* What to do: In the data that follows, find each line containing "tstamp" and copy it.

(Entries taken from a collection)

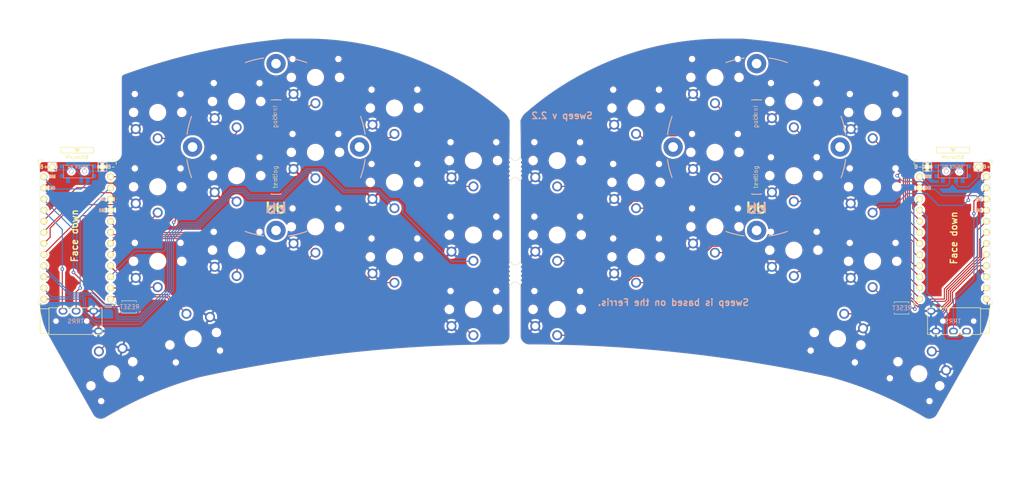
<source format=kicad_pcb>
(kicad_pcb (version 20221018) (generator pcbnew)

  (general
    (thickness 1.6)
  )

  (paper "A4")
  (layers
    (0 "F.Cu" signal)
    (31 "B.Cu" signal)
    (32 "B.Adhes" user "B.Adhesive")
    (33 "F.Adhes" user "F.Adhesive")
    (34 "B.Paste" user)
    (35 "F.Paste" user)
    (36 "B.SilkS" user "B.Silkscreen")
    (37 "F.SilkS" user "F.Silkscreen")
    (38 "B.Mask" user)
    (39 "F.Mask" user)
    (40 "Dwgs.User" user "User.Drawings")
    (41 "Cmts.User" user "User.Comments")
    (42 "Eco1.User" user "User.Eco1")
    (43 "Eco2.User" user "User.Eco2")
    (44 "Edge.Cuts" user)
    (45 "Margin" user)
    (46 "B.CrtYd" user "B.Courtyard")
    (47 "F.CrtYd" user "F.Courtyard")
    (48 "B.Fab" user)
    (49 "F.Fab" user)
  )

  (setup
    (pad_to_mask_clearance 0)
    (pcbplotparams
      (layerselection 0x00010fc_ffffffff)
      (plot_on_all_layers_selection 0x0000000_00000000)
      (disableapertmacros false)
      (usegerberextensions false)
      (usegerberattributes true)
      (usegerberadvancedattributes true)
      (creategerberjobfile true)
      (dashed_line_dash_ratio 12.000000)
      (dashed_line_gap_ratio 3.000000)
      (svgprecision 6)
      (plotframeref false)
      (viasonmask false)
      (mode 1)
      (useauxorigin false)
      (hpglpennumber 1)
      (hpglpenspeed 20)
      (hpglpendiameter 15.000000)
      (dxfpolygonmode true)
      (dxfimperialunits true)
      (dxfusepcbnewfont true)
      (psnegative false)
      (psa4output false)
      (plotreference true)
      (plotvalue true)
      (plotinvisibletext false)
      (sketchpadsonfab false)
      (subtractmaskfromsilk false)
      (outputformat 1)
      (mirror false)
      (drillshape 0)
      (scaleselection 1)
      (outputdirectory "sweep2gerber")
    )
  )

  (net 0 "")
  (net 1 "BT+")
  (net 2 "gnd")
  (net 3 "vcc")
  (net 4 "Switch18")
  (net 5 "reset")
  (net 6 "Switch1")
  (net 7 "Switch2")
  (net 8 "Switch3")
  (net 9 "Switch4")
  (net 10 "Switch5")
  (net 11 "Switch6")
  (net 12 "Switch7")
  (net 13 "Switch8")
  (net 14 "Switch9")
  (net 15 "Switch10")
  (net 16 "Switch11")
  (net 17 "Switch12")
  (net 18 "Switch13")
  (net 19 "Switch14")
  (net 20 "Switch15")
  (net 21 "Switch16")
  (net 22 "Switch17")
  (net 23 "Net-(SW_POWER1-Pad1)")
  (net 24 "raw")
  (net 25 "BT+_r")
  (net 26 "Switch18_r")
  (net 27 "reset_r")
  (net 28 "Switch9_r")
  (net 29 "Switch10_r")
  (net 30 "Switch11_r")
  (net 31 "Switch12_r")
  (net 32 "Switch13_r")
  (net 33 "Switch14_r")
  (net 34 "Switch15_r")
  (net 35 "Switch16_r")
  (net 36 "Switch17_r")
  (net 37 "Switch1_r")
  (net 38 "Switch2_r")
  (net 39 "Switch3_r")
  (net 40 "Switch4_r")
  (net 41 "Switch5_r")
  (net 42 "Switch6_r")
  (net 43 "Switch7_r")
  (net 44 "Switch8_r")
  (net 45 "Net-(SW_POWERR1-Pad1)")

  (footprint "kbd:ProMicro_v3_min" (layer "F.Cu") (at 230.178 67.564))

  (footprint "Kailh:TRRS-PJ-320A" (layer "F.Cu") (at 236.474 86.052 -90))

  (footprint "* duckyb-collection:choc-v1-with-millmax" (layer "F.Cu") (at 175.856 64.516))

  (footprint "* duckyb-collection:choc-v1-with-millmax" (layer "F.Cu") (at 222.386 98.082 150))

  (footprint "* duckyb-collection:choc-v1-with-millmax" (layer "F.Cu") (at 157.856 71.374))

  (footprint "* duckyb-collection:choc-v1-with-millmax" (layer "F.Cu") (at 203.826 90.082 165))

  (footprint "* duckyb-collection:choc-v1-with-millmax" (layer "F.Cu") (at 193.856 69.85))

  (footprint "* duckyb-collection:choc-v1-with-millmax" (layer "F.Cu") (at 211.836 72.39))

  (footprint "* duckyb-collection:choc-v1-with-millmax" (layer "F.Cu") (at 175.856 30.382))

  (footprint "* duckyb-collection:choc-v1-with-millmax" (layer "F.Cu") (at 157.856 37.382))

  (footprint "* duckyb-collection:choc-v1-with-millmax" (layer "F.Cu") (at 157.856 54.356))

  (footprint "* duckyb-collection:choc-v1-with-millmax" (layer "F.Cu") (at 139.856 83.382))

  (footprint "* duckyb-collection:choc-v1-with-millmax" (layer "F.Cu") (at 211.836 55.372))

  (footprint "* duckyb-collection:choc-v1-with-millmax" (layer "F.Cu") (at 193.856 52.832))

  (footprint "* duckyb-collection:choc-v1-with-millmax" (layer "F.Cu") (at 139.856 66.382))

  (footprint "* duckyb-collection:choc-v1-with-millmax" (layer "F.Cu") (at 211.856 38.382))

  (footprint "* duckyb-collection:choc-v1-with-millmax" (layer "F.Cu") (at 193.856 35.882))

  (footprint "* duckyb-collection:choc-v1-with-millmax" (layer "F.Cu") (at 139.856 49.382))

  (footprint "Duckyb-Parts:mouse-bite-5mm-slot-with-space-for-track" (layer "F.Cu") (at 130.302 51.308))

  (footprint "Duckyb-Parts:mouse-bite-5mm-slot-with-space-for-track" (layer "F.Cu") (at 130.302 75.184))

  (footprint "kbd:SW_SPST_B3U-1000P" (layer "F.Cu") (at 218.44 83.058))

  (footprint "* duckyb-collection:choc-v1-with-millmax" (layer "F.Cu") (at 175.856 47.498))

  (footprint "kbd:Tenting_Puck2" (layer "F.Cu") (at 185.356 46.282))

  (footprint "kbd:1pin_conn" (layer "F.Cu") (at 235.966 50.8))

  (footprint "kbd:1pin_conn" (layer "F.Cu") (at 224.282 50.8))

  (footprint "kbd:ProMicro_v3_min" (layer "F.Cu") (at 30.326 67.564))

  (footprint "Kailh:TRRS-PJ-320A" (layer "F.Cu") (at 23.876 86.052 90))

  (footprint "* duckyb-collection:choc-v1-with-millmax" (layer "F.Cu") (at 48.686 72.39))

  (footprint "* duckyb-collection:choc-v1-with-millmax" (layer "F.Cu") (at 66.7 52.832))

  (footprint "* duckyb-collection:choc-v1-with-millmax" (layer "F.Cu") (at 84.688 64.516))

  (footprint "* duckyb-collection:choc-v1-with-millmax" (layer "F.Cu") (at 102.714 71.374))

  (footprint "* duckyb-collection:choc-v1-with-millmax" (layer "F.Cu") (at 48.686 38.382))

  (footprint "* duckyb-collection:choc-v1-with-millmax" (layer "F.Cu")
    (tstamp 00000000-0000-0000-0000-000061983506)
    (at 66.7 35.882)
    (descr "Kailh \"Choc\" PG1350 keyswitch, able to be mounted on front or back of PCB")
    (tags "kailh,choc")
    (path "/00000000-0000-0000-0000-0000608b1fcd")
    (attr through_hole)
    (fp_text reference "SW5_r1" (at 4.98 -5.69 180) (layer "Dwgs.User") hide
        (effects (font (size 1 1) (thickness 0.15)))
      (tstamp be835131-8352-4021-941d-e5e41cc6a775)
    )
    (fp_text value "SW_Push" (at -0.07 8.17 180) (layer "Dwgs.User") hide
        (effects (font (size 1 1) (thickness 0.15)))
      (tstamp 2e16bdc6-1d41-4565-a5a9-5b22d0e93386)
    )
    (fp_text user "${VALUE}" (at 0 8.255) (layer "B.Fab")
        (effects (font (size 1 1) (thickness 0.15)) (justify mirror))
      (tstamp 5a02d18b-6334-416e-a527-4bd7d2d39801)
    )
    (fp_text user "${REFERENCE}" (at -5.334 1.27 180) (layer "F.Fab")
        (effects (font (size 1 1) (thickness 0.15)))
      (tstamp f0f39cd4-ec10-4740-8c9f-2a648fe1ba10)
    )
    (fp_line (start -9.000406 8.135669) (end -8.994011 -8.099594)
      (stroke (width 0.12) (type solid)
... [1548522 chars truncated]
</source>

* Solution for this task:
    (tstamp 00000000-0000-0000-0000-000061983506)
      (tstamp be835131-8352-4021-941d-e5e41cc6a775)
      (tstamp 2e16bdc6-1d41-4565-a5a9-5b22d0e93386)
      (tstamp 5a02d18b-6334-416e-a527-4bd7d2d39801)
      (tstamp f0f39cd4-ec10-4740-8c9f-2a648fe1ba10)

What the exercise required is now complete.